Je suis rentrée chez moi pour rendre visite à ma mère âgée, mais lorsque j'ai proposé de l'aider à se laver, elle a reculé d'effroi.

« C’est précisément pour cela que vos visites sont si agaçantes. Vous arrivez à l’improviste, vous interrogez tout le monde et vous contrariez votre mère. »

« Je n'ai posé qu'une seule question. »

« Vous êtes ici depuis près d’une heure. »

« Maman avait besoin d'aide. »

« Elle a besoin de constance », a rétorqué Chloé. « Pas d'une fille qui se prend pour une héroïne juste le temps d'un week-end. »

Julian leva la main dans un geste de calme.

« Ne nous battons pas. »

Sa prestation était presque convaincante.

Il désigna la chaise vide d'un geste.

« Assieds-toi, Elena. »

Je me suis assis.

Plus je les faisais parler, plus ma mère se sentait en sécurité.

Julian m'a servi une tranche de poulet rôti.

« Je sais que c’est difficile pour toi », commença-t-elle. « Tu n’as pas vu la dégradation quotidienne de son état. Maman oublie les conversations. Elle nous accuse de voler des choses. La semaine dernière, elle a prétendu que Chloé l’avait enfermée dans le garde-manger. »

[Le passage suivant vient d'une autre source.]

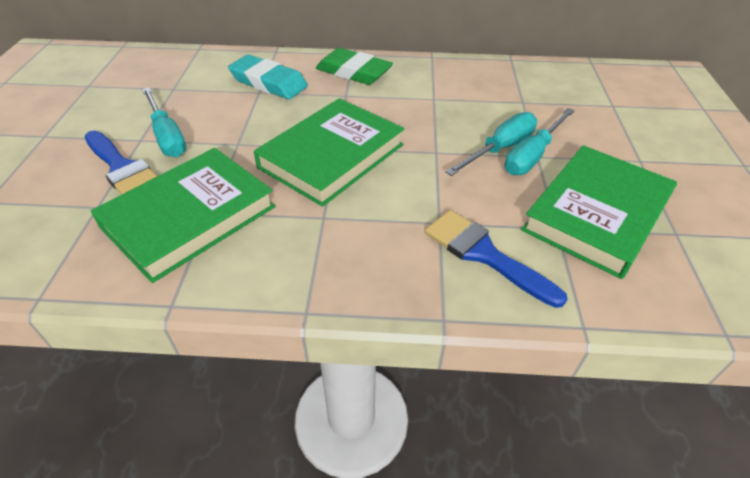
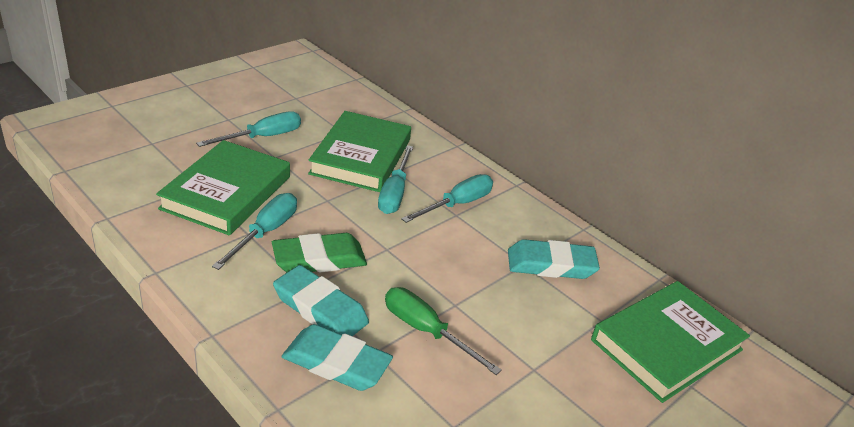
blue brush: [85,131,157,195] [425,210,567,308] = 2 -> none = 0
green screwdriver: none = 0 -> [385,287,502,375] = 1
turquoise eraser: [228,55,308,99] = 1 -> [273,265,369,336] [281,324,393,391] [508,239,600,279] = 3
turquoise screwdriver: [142,88,186,157] [445,112,537,176] [505,108,575,175] = 3 -> [196,111,301,147] [212,193,297,270] [378,145,413,214] [401,174,493,223] = 4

« Est-ce que Chloé l'a enfermée dans le garde-manger ? »

Le regard de Chloé s'aiguisa.

"Bien sûr que non."

« Alors pourquoi dirais-je cela ? »

« Parce qu’elle est malade. »

Julian soupira.

« Nous ne voulions pas vous inquiéter. »

« C'était un geste très attentionné. »

Il a pris mon calme pour de la reddition.

« Nous vous avons réservé une place », a-t-il poursuivi. « Des installations magnifiques et un personnel qualifié. »

« Willow Haven ? »

Ils se sont tous deux figés.

Juste une seconde.

Mais je l'ai vu.

Chloé a guéri la première.

« Te l’a-t-il dit ? »

"Ouais."

Julian laissa échapper un rire fatigué.

« Et il vous a probablement aussi dit que nous le volions. »

« Il a fait part de ses inquiétudes concernant ses finances. »

« Voilà. » Il tendit les mains. « La paranoïa. Un autre symptôme. »

« Pourquoi n’a-t-il pas son téléphone ? »

« Il est tombé. »

« Il a dit que tu l'avais bousillé. »

Son visage changea légèrement.

«Vous voyez ce que je veux dire ?»

J'ai bu mon verre d'eau.

Quand la camionnette arrivera-t-elle ?

« Demain à neuf heures », répondit Chloé. « Il vaut mieux que tu partes plus tôt. Ta présence pourrait provoquer un scandale. »

« Je reste. »

La bouche de Chloé se crispa.

Julian me fixa du regard.

«Nous sommes leurs tuteurs légaux.»

« Non, tu ne l’es pas. »

«Nous avons une procuration.»

« Ce n’est pas la même chose qu’une tutelle. »

Son regard devint froid.

«Vous n’avez même pas vu les documents.»

« Vous avez raison. Apportez-les-moi. »

« Ce sont des affaires privées. »

« Je suis sa fille. »

«Vous n’êtes pas son avocat.»

« Non », dis-je doucement. « Je suis pire. »

Julian avait compris l'avertissement.